Every bottle of wine is a message, the physical embodiment of a specific place and time captured and transmitted for the pleasure of the taster. Open a bottle of 1961 red Bordeaux and even a generation later the dusty warmth of that long, hot summer floods the dining room. Even more, though, wine is a catalyst. The effort to understand it through tasting, and to share that understanding with other tasters, creates a common experience that builds bonds between people. The great French enologist Emile Peynaud emphasized this aspect of tasting in his landmark book, The Taste of Wine: "Great wine has that marvelous quality of immediately establishing communication between those who are drinking
it. Tasting it at table should not be a solitary activity and fine wine should not be drunk without comment. There are few pleasures which loosen the tongue as much as that of sharing wine, glass in hand. In essence it is easy to describe what one senses provided one has made a sufficient effort to notice it. What is clearly perceived can be clearly expressed."

The techniques of tasting enhance the ability to perceive wine clearly. They're actually pretty simple and follow logically through a well-defined series of steps. Some of the procedures may seem unnatural or pretentious to the uninitiated, but they've been developed over centuries to achieve specific ends. After a while, they become automatic. Swirling wine in the glass to release the aromas may feel clumsy at first, but now I often find myself at the table swirling my glass of water.
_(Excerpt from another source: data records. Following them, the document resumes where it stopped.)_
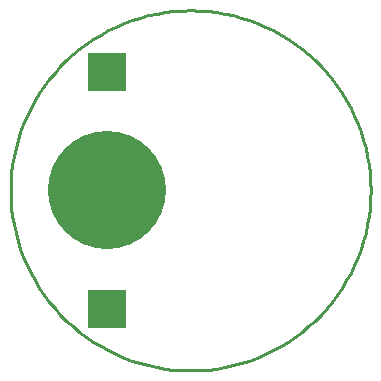
<source format=gtp>
G75*
G70*
%OFA0B0*%
%FSLAX24Y24*%
%IPPOS*%
%LPD*%
%AMOC8*
5,1,8,0,0,1.08239X$1,22.5*
%
%ADD10C,0.0100*%
%ADD11R,0.1260X0.1260*%
%ADD12C,0.3937*%
D10*
X006151Y000151D02*
X006436Y000158D01*
X006721Y000178D01*
X007005Y000212D01*
X007287Y000259D01*
X007566Y000320D01*
X007841Y000394D01*
X008113Y000481D01*
X008381Y000581D01*
X008643Y000693D01*
X008900Y000818D01*
X009151Y000955D01*
X009395Y001103D01*
X009631Y001264D01*
X009860Y001435D01*
X010080Y001617D01*
X010291Y001809D01*
X010493Y002011D01*
X010685Y002222D01*
X010867Y002442D01*
X011038Y002671D01*
X011199Y002907D01*
X011347Y003151D01*
X011484Y003402D01*
X011609Y003659D01*
X011721Y003921D01*
X011821Y004189D01*
X011908Y004461D01*
X011982Y004736D01*
X012043Y005015D01*
X012090Y005297D01*
X012124Y005581D01*
X012144Y005866D01*
X012151Y006151D01*
X006151Y000151D02*
X005866Y000158D01*
X005581Y000178D01*
X005297Y000212D01*
X005015Y000259D01*
X004736Y000320D01*
X004461Y000394D01*
X004189Y000481D01*
X003921Y000581D01*
X003659Y000693D01*
X003402Y000818D01*
X003151Y000955D01*
X002907Y001103D01*
X002671Y001264D01*
X002442Y001435D01*
X002222Y001617D01*
X002011Y001809D01*
X001809Y002011D01*
X001617Y002222D01*
X001435Y002442D01*
X001264Y002671D01*
X001103Y002907D01*
X000955Y003151D01*
X000818Y003402D01*
X000693Y003659D01*
X000581Y003921D01*
X000481Y004189D01*
X000394Y004461D01*
X000320Y004736D01*
X000259Y005015D01*
X000212Y005297D01*
X000178Y005581D01*
X000158Y005866D01*
X000151Y006151D01*
X000158Y006436D01*
X000178Y006721D01*
X000212Y007005D01*
X000259Y007287D01*
X000320Y007566D01*
X000394Y007841D01*
X000481Y008113D01*
X000581Y008381D01*
X000693Y008643D01*
X000818Y008900D01*
X000955Y009151D01*
X001103Y009395D01*
X001264Y009631D01*
X001435Y009860D01*
X001617Y010080D01*
X001809Y010291D01*
X002011Y010493D01*
X002222Y010685D01*
X002442Y010867D01*
X002671Y011038D01*
X002907Y011199D01*
X003151Y011347D01*
X003402Y011484D01*
X003659Y011609D01*
X003921Y011721D01*
X004189Y011821D01*
X004461Y011908D01*
X004736Y011982D01*
X005015Y012043D01*
X005297Y012090D01*
X005581Y012124D01*
X005866Y012144D01*
X006151Y012151D01*
X006436Y012144D01*
X006721Y012124D01*
X007005Y012090D01*
X007287Y012043D01*
X007566Y011982D01*
X007841Y011908D01*
X008113Y011821D01*
X008381Y011721D01*
X008643Y011609D01*
X008900Y011484D01*
X009151Y011347D01*
X009395Y011199D01*
X009631Y011038D01*
X009860Y010867D01*
X010080Y010685D01*
X010291Y010493D01*
X010493Y010291D01*
X010685Y010080D01*
X010867Y009860D01*
X011038Y009631D01*
X011199Y009395D01*
X011347Y009151D01*
X011484Y008900D01*
X011609Y008643D01*
X011721Y008381D01*
X011821Y008113D01*
X011908Y007841D01*
X011982Y007566D01*
X012043Y007287D01*
X012090Y007005D01*
X012124Y006721D01*
X012144Y006436D01*
X012151Y006151D01*
D11*
X003351Y002214D03*
X003351Y010088D03*
D12*
X003351Y006151D03*
M02*

</source>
At Wine Spectator, the editors taste nearly 8,000 wines a year. Here's how we do it. First of all, consider the circumstances. Not all wines deserve or repay close analysis. If you're drinking white Zinfandel out of paper cups at a picnic, any attempt to taste seriously will be wasted effort and probably perceived as snobbery. Professional tasters prefer a day-lit, odor-free room with white walls and tabletops, in order to throw the wine into the clearest possible relief, but in the end it's a sterile environment that improves analysis at the cost of pleasure. To maximize both enjoyment and understanding, serve your wine at a dinner party with friends; comfortable chairs, warm light and good food create an ambience where the wines--and the guests--can express themselves without constraint or reproach. Remember that tasting is not a test--your subjective response is more important than any "right answers." The bottom line is: Wine that tastes good to you is good wine.

And no matter how advanced your technique, tasting is not an exact science. Sensitivities vary widely when it comes to flavor and aroma. These differences are both physiological and cultural. When test groups of French and Germans were given wine with 8 grams of sugar per liter, 92 percent of the Germans called the wine "dry" while only 7 percent of the French did. Their reference points were different: German whites are more often frankly sweet than French ones, so the German tasters were less sensitive to sugar in their wines. The goal in tasting wine is not to "find" the same aromas and flavors some other taster is describing. If you hone your own perceptual abilities and develop your own vocabulary to articulate them, you'll not only derive more pleasure from the wine itself, but also stimulate better communication between you and the friends who are sharing the bottle.